Nickel 28 (TSXV: NKL) received TSXV approval to launch a normal course issuer bid to buy up to 7,050,819 common shares, about 8.1% of issued shares. The NCIB runs from February 23, 2026 to February 23, 2027 and will be administered by Haywood Securities.
The company also implemented an automatic purchase plan to allow market purchases during blackout periods; repurchases will be made on the open market and sized based on market conditions, share price, and available cash.
Nickel 28 (CONXF) announced a grant of 810,811 stock options to Craig Lennon on February 9, 2026 as part of long-term incentive compensation for the fiscal year ending January 31, 2027.
The options are exercisable at $1.01 per share for five years, vest rateably over three years starting February 1, 2027, and are performance-contingent based on TSR hurdles measured from a $1.09 starting price through market close on January 31, 2027 (25% tranches at 20%, 40%, 60%, and 80% TSR thresholds).
Nickel 28 (CONXF) announced a proposed normal course issuer bid (NCIB) to repurchase and cancel up to 7,050,819 common shares, representing approximately 8.1% of its 86,977,221 issued and outstanding shares as of January 5, 2026. Purchases will be made on the TSXV through Haywood Securities and will be cancelled.
Decisions on timing and quantity will be at the Board's discretion based on market conditions, share price and available cash. Nickel 28 intends to use an automatic purchase plan for execution during blackout periods. The NCIB is subject to TSXV approval and may run for up to 12 months.
Nickel 28 (CONXF) filed fiscal Q3 2026 results for the quarter ended October 31, 2025, reporting operations tied to its 8.56% JV interest in Ramu in Papua New Guinea.
Key figures: production of 9,242 tonnes contained nickel and 887 tonnes contained cobalt (MHP) in calendar Q3; sales of 9,880 tonnes nickel and 948 tonnes cobalt; average production cost US$3.07/lb nickel (net of by-products); share of operating profit from Ramu US$1.4M in the quarter; net profit US$0.6M (US$0.01/share); cash US$9.5M; and non-recourse construction debt US$35.4M as at October 31, 2025.
Management noted interruption-free Q3, expected similar calendar Q4 performance, insurance reimbursements helped corporate costs, and commodity comments: nickel flat, cobalt up slightly, with attention to Indonesian policy and fines for illegal mining.
Nickel 28 (CONXF) reported Q3 2025 operational results for its 8.56% interest in the Ramu nickel-cobalt operation in Papua New Guinea for the quarter ended September 30, 2025.
Key highlights: Q3 2025 contained nickel production 9,242t (vs 6,880t Q3 2024); contained cobalt production 887t (vs 634t Q3 2024).

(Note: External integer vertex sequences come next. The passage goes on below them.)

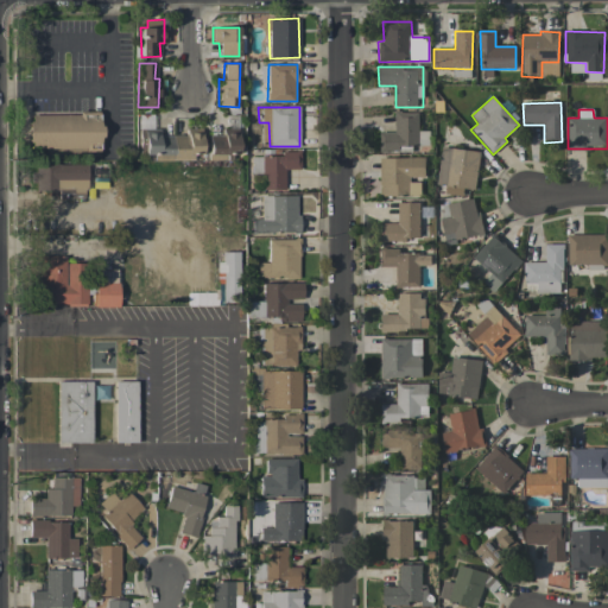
[(30,116),(31,122),(26,122),(26,144),(30,144),(30,149),(83,149),(83,152),(99,152),(97,138),(101,138),(101,127),(97,127),(97,112),(78,112),(78,115),(30,116)]
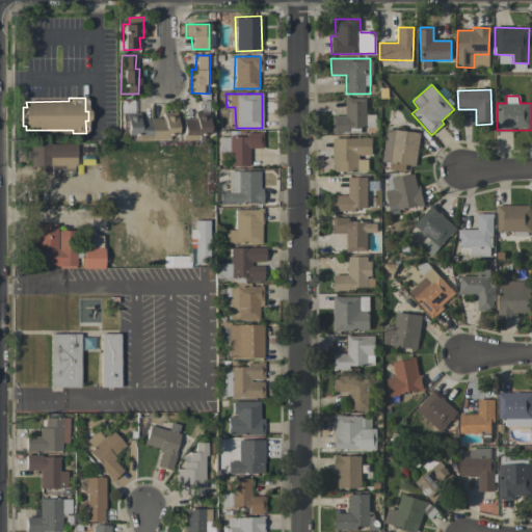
[(331,116),(333,133),(348,133),(348,128),(375,127),(375,115),(366,116),(366,99),(345,99),(345,116),(331,116)]
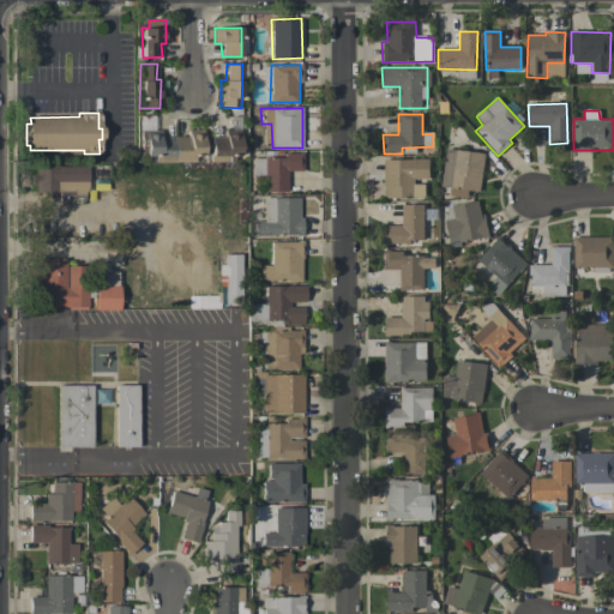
[(187,136),(160,137),(160,130),(144,130),(144,156),(173,156),(173,162),(203,161),(202,130),(187,130),(187,136)]
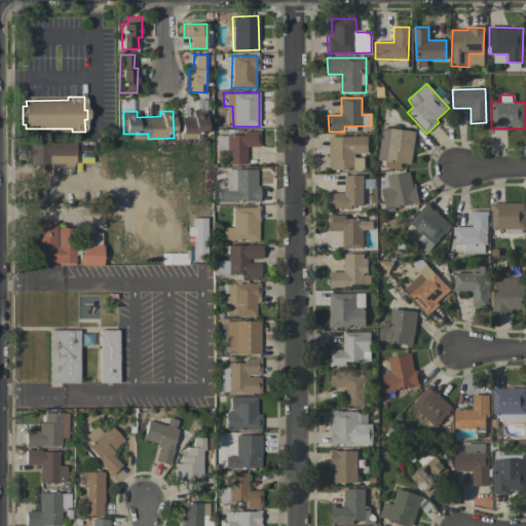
[(180,116),(180,135),(205,134),(205,115),(180,116)]
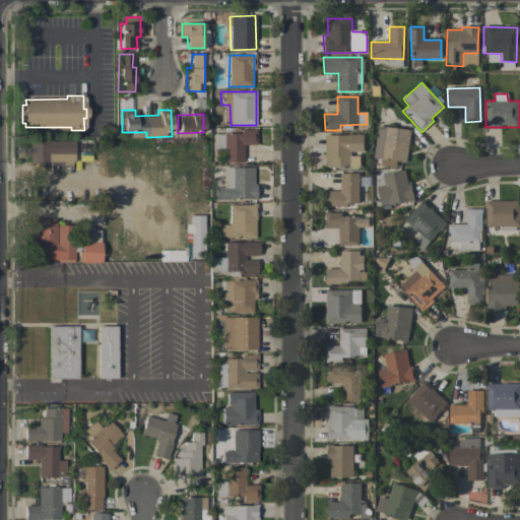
[(411,130),(378,125),(373,158),(405,164),(411,130)]
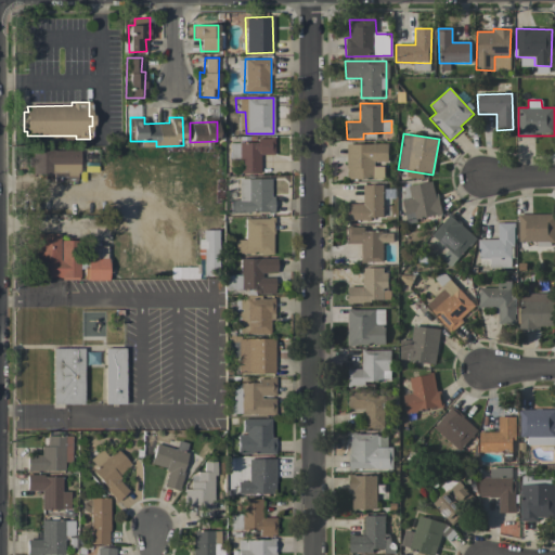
[(242,172),(260,173),(260,154),(273,154),(273,138),(256,138),(256,142),(230,142),(230,158),(242,158),(242,172)]
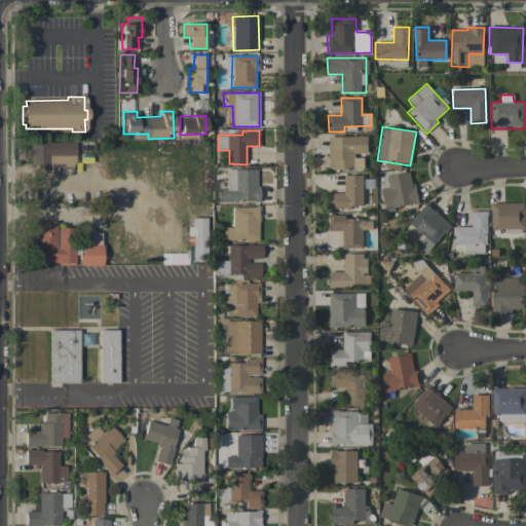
[(364,171),(364,155),(368,155),(368,137),(329,137),(328,171),(364,171)]
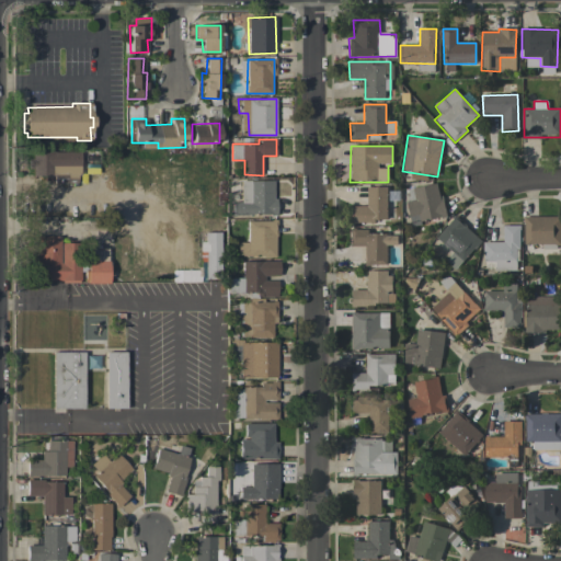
[(80,152),(33,150),(32,175),(53,176),(52,183),(79,184),(80,152)]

Nickel sales 9,880t (vs 8,685t Q3 2024); cobalt sales 948t (vs 798t Q3 2024). LME average nickel price US$6.81/lb and average cobalt price US$15.48/lb in Q3 2025. Production cost net of by-product credits US$3.07/lb for the quarter. Inventory at quarter end: 2,205t nickel in MHP. Figures are preliminary and unaudited.
Nickel 28 Capital (OTCQB:CONXF) provided a portfolio update on October 30, 2025 covering royalties across nickel, cobalt and scandium projects in Canada, Australia and Papua New Guinea. Key developments include a mining license grant for Nyngan, a Lockheed Martin option for up to 15 tonnes of scandium oxide over five years near Sunrise's Syerston project, and mill-scale metrics for Dumont (30-year life, 33,000 tpa ramping to 50,000 tpa by year 8; C1 cash costs of $3.22/lb). The company lists royalty rates for major assets (Dumont 1.75% NSR; Turnagain 2.0% NSR; Flemington 1.5% GRR; Nyngan 1.7% GRR) and notes the Sunset property impairment as of Jan 31, 2025.